__RECORDS SUPPLIED__.
——
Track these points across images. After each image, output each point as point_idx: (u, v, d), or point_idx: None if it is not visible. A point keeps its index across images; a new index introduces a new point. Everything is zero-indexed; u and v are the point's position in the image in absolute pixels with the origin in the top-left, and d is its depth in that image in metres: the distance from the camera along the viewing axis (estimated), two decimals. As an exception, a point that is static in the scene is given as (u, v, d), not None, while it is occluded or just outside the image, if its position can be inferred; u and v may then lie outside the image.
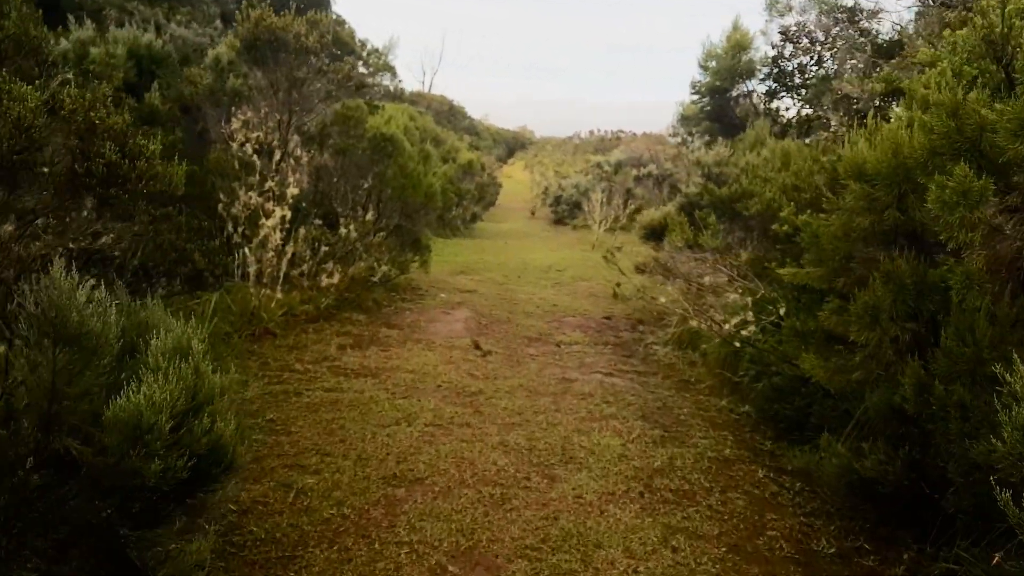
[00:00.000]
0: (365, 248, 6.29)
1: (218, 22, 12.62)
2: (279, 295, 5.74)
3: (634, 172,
——
__ABOUT THIS EXERCISE__.
Output exactly the lines from the one holding "[00:00.000]" to the end of the material above, with both ends included.

__SOLUTION TO THIS TASK__.
[00:00.000]
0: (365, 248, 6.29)
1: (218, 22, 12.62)
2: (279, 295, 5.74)
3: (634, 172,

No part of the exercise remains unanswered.